• **Transcribed page contents**:
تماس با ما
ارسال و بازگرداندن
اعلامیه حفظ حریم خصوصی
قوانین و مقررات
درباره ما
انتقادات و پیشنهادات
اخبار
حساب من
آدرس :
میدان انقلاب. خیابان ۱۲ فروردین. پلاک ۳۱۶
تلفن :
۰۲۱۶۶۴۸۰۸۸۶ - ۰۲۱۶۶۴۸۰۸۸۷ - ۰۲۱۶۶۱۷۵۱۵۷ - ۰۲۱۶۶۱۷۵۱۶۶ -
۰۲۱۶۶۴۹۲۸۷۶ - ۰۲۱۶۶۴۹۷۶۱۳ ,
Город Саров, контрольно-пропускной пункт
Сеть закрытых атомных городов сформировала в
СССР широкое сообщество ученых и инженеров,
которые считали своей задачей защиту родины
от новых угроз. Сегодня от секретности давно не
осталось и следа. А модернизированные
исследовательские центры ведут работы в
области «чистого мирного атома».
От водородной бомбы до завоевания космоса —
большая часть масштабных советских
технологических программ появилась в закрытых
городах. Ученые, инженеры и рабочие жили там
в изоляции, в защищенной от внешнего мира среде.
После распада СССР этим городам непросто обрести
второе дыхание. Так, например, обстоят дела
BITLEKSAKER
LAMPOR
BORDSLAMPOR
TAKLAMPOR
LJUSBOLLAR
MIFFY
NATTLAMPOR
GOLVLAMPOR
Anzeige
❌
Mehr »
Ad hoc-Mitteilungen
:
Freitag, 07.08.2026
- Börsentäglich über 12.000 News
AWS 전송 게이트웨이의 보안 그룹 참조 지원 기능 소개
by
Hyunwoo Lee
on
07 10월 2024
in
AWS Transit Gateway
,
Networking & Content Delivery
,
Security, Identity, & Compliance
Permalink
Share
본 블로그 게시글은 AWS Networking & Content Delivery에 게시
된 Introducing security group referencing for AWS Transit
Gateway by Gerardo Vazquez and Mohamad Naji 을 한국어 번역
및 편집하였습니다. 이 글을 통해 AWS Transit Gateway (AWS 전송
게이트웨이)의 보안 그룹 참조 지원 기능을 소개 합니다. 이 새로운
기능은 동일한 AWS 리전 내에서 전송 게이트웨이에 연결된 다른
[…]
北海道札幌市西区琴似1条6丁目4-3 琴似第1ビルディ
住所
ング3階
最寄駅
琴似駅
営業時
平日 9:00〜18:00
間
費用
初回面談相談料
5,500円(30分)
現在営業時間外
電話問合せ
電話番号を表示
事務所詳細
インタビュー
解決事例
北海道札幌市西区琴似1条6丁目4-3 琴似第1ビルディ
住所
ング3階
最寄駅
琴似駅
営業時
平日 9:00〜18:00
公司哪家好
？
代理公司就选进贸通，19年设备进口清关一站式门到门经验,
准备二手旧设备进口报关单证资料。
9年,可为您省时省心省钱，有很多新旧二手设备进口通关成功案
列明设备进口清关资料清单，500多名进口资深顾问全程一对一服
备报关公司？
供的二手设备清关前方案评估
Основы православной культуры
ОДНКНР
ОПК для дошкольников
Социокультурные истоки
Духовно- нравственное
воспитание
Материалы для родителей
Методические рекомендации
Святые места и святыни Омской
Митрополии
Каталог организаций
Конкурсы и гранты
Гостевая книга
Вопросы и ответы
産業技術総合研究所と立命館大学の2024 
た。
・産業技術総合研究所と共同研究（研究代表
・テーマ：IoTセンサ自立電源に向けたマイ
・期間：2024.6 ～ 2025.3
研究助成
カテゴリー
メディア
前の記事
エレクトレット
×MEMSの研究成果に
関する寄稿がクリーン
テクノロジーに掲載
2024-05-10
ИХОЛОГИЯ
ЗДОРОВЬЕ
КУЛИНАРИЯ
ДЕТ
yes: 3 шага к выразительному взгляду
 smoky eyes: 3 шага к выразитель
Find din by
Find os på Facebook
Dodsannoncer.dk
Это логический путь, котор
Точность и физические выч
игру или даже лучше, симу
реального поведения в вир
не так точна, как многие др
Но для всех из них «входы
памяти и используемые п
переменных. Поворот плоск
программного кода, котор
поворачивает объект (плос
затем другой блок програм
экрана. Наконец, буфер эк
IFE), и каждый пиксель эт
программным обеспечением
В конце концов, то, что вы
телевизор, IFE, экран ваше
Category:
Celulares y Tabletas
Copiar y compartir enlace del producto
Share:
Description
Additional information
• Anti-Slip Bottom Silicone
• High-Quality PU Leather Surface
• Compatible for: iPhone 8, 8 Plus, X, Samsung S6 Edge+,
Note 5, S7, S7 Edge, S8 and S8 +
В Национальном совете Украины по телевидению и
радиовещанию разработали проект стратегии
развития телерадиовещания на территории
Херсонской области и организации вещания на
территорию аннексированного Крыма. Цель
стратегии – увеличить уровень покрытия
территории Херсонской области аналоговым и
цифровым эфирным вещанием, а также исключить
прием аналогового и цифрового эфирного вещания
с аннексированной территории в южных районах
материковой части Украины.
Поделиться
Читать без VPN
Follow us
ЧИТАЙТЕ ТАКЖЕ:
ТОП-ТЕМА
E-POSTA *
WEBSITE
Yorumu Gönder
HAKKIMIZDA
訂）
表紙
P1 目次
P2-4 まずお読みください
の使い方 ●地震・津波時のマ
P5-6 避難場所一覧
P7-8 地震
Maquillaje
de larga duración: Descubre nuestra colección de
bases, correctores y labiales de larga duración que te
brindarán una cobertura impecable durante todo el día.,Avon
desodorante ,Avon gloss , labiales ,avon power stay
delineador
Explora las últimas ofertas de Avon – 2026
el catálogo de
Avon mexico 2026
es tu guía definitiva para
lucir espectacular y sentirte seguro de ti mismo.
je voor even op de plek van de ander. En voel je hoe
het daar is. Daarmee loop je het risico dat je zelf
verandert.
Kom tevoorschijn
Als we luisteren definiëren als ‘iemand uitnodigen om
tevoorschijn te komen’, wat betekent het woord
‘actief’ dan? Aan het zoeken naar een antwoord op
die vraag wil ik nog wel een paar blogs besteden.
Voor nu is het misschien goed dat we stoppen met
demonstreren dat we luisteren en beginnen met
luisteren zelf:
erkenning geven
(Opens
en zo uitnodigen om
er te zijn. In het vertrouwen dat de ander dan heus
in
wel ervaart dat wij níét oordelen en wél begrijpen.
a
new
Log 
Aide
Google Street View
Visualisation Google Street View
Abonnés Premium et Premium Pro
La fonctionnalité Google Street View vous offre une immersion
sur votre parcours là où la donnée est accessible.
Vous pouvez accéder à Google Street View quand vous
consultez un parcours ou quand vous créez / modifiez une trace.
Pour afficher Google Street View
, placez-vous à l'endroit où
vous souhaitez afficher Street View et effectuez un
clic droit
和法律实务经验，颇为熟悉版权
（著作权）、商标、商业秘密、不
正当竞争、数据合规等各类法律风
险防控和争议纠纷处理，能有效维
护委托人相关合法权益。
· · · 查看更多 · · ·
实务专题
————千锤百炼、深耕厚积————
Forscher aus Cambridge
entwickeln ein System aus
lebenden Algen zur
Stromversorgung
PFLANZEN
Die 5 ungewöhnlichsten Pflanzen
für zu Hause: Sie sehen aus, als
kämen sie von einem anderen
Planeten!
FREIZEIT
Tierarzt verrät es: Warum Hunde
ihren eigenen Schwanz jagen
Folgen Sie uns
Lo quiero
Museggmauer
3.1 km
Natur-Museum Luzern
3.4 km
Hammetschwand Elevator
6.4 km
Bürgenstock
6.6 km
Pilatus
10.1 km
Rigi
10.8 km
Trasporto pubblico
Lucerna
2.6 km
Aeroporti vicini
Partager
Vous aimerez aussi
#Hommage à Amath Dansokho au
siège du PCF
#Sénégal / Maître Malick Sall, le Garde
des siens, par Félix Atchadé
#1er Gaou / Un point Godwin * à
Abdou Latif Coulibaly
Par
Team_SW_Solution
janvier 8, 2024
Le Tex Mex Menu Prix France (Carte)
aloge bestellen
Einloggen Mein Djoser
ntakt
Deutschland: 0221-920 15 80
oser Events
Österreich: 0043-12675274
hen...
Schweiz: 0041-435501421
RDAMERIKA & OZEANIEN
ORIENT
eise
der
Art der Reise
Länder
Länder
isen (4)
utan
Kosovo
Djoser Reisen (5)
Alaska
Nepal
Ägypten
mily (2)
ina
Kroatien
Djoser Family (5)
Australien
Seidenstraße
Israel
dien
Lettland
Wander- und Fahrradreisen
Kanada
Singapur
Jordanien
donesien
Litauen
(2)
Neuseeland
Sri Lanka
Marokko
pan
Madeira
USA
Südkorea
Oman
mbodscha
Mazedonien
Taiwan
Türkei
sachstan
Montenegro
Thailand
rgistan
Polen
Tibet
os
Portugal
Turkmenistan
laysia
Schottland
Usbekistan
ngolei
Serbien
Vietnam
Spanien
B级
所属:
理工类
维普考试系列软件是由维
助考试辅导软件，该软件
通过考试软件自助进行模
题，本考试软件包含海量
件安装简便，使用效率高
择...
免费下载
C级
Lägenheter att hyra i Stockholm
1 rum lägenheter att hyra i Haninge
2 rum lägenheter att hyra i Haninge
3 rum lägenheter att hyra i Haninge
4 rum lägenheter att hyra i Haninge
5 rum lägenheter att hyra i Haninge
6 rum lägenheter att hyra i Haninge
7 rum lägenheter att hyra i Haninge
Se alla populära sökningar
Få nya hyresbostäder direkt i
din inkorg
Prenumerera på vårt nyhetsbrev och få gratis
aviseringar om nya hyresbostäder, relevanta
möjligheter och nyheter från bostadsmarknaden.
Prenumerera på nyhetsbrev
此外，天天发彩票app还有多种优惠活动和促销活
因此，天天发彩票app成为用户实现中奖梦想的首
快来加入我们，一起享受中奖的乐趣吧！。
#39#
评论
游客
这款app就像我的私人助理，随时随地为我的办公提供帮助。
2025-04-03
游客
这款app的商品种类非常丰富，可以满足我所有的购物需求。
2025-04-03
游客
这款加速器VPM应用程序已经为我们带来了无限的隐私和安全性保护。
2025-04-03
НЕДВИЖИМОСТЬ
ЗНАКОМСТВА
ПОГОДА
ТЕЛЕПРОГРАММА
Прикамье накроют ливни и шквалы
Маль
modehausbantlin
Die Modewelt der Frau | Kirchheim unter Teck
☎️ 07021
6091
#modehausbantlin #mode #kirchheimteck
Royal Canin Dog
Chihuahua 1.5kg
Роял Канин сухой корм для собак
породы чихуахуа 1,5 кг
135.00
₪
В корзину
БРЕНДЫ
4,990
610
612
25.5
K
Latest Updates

• **YOUR INSTRUCTIONS**:
Of the lines above, retype only those from the line containing "een antwoord op" through the line containing "助考试辅导软件，该软件", including both, exactly.

• **WRITTEN ANSWER**:
‘actief’ dan? Aan het zoeken naar een antwoord op
die vraag wil ik nog wel een paar blogs besteden.
Voor nu is het misschien goed dat we stoppen met
demonstreren dat we luisteren en beginnen met
luisteren zelf:
erkenning geven
(Opens
en zo uitnodigen om
er te zijn. In het vertrouwen dat de ander dan heus
in
wel ervaart dat wij níét oordelen en wél begrijpen.
a
new
Log 
Aide
Google Street View
Visualisation Google Street View
Abonnés Premium et Premium Pro
La fonctionnalité Google Street View vous offre une immersion
sur votre parcours là où la donnée est accessible.
Vous pouvez accéder à Google Street View quand vous
consultez un parcours ou quand vous créez / modifiez une trace.
Pour afficher Google Street View
, placez-vous à l'endroit où
vous souhaitez afficher Street View et effectuez un
clic droit
和法律实务经验，颇为熟悉版权
（著作权）、商标、商业秘密、不
正当竞争、数据合规等各类法律风
险防控和争议纠纷处理，能有效维
护委托人相关合法权益。
· · · 查看更多 · · ·
实务专题
————千锤百炼、深耕厚积————
Forscher aus Cambridge
entwickeln ein System aus
lebenden Algen zur
Stromversorgung
PFLANZEN
Die 5 ungewöhnlichsten Pflanzen
für zu Hause: Sie sehen aus, als
kämen sie von einem anderen
Planeten!
FREIZEIT
Tierarzt verrät es: Warum Hunde
ihren eigenen Schwanz jagen
Folgen Sie uns
Lo quiero
Museggmauer
3.1 km
Natur-Museum Luzern
3.4 km
Hammetschwand Elevator
6.4 km
Bürgenstock
6.6 km
Pilatus
10.1 km
Rigi
10.8 km
Trasporto pubblico
Lucerna
2.6 km
Aeroporti vicini
Partager
Vous aimerez aussi
#Hommage à Amath Dansokho au
siège du PCF
#Sénégal / Maître Malick Sall, le Garde
des siens, par Félix Atchadé
#1er Gaou / Un point Godwin * à
Abdou Latif Coulibaly
Par
Team_SW_Solution
janvier 8, 2024
Le Tex Mex Menu Prix France (Carte)
aloge bestellen
Einloggen Mein Djoser
ntakt
Deutschland: 0221-920 15 80
oser Events
Österreich: 0043-12675274
hen...
Schweiz: 0041-435501421
RDAMERIKA & OZEANIEN
ORIENT
eise
der
Art der Reise
Länder
Länder
isen (4)
utan
Kosovo
Djoser Reisen (5)
Alaska
Nepal
Ägypten
mily (2)
ina
Kroatien
Djoser Family (5)
Australien
Seidenstraße
Israel
dien
Lettland
Wander- und Fahrradreisen
Kanada
Singapur
Jordanien
donesien
Litauen
(2)
Neuseeland
Sri Lanka
Marokko
pan
Madeira
USA
Südkorea
Oman
mbodscha
Mazedonien
Taiwan
Türkei
sachstan
Montenegro
Thailand
rgistan
Polen
Tibet
os
Portugal
Turkmenistan
laysia
Schottland
Usbekistan
ngolei
Serbien
Vietnam
Spanien
B级
所属:
理工类
维普考试系列软件是由维
助考试辅导软件，该软件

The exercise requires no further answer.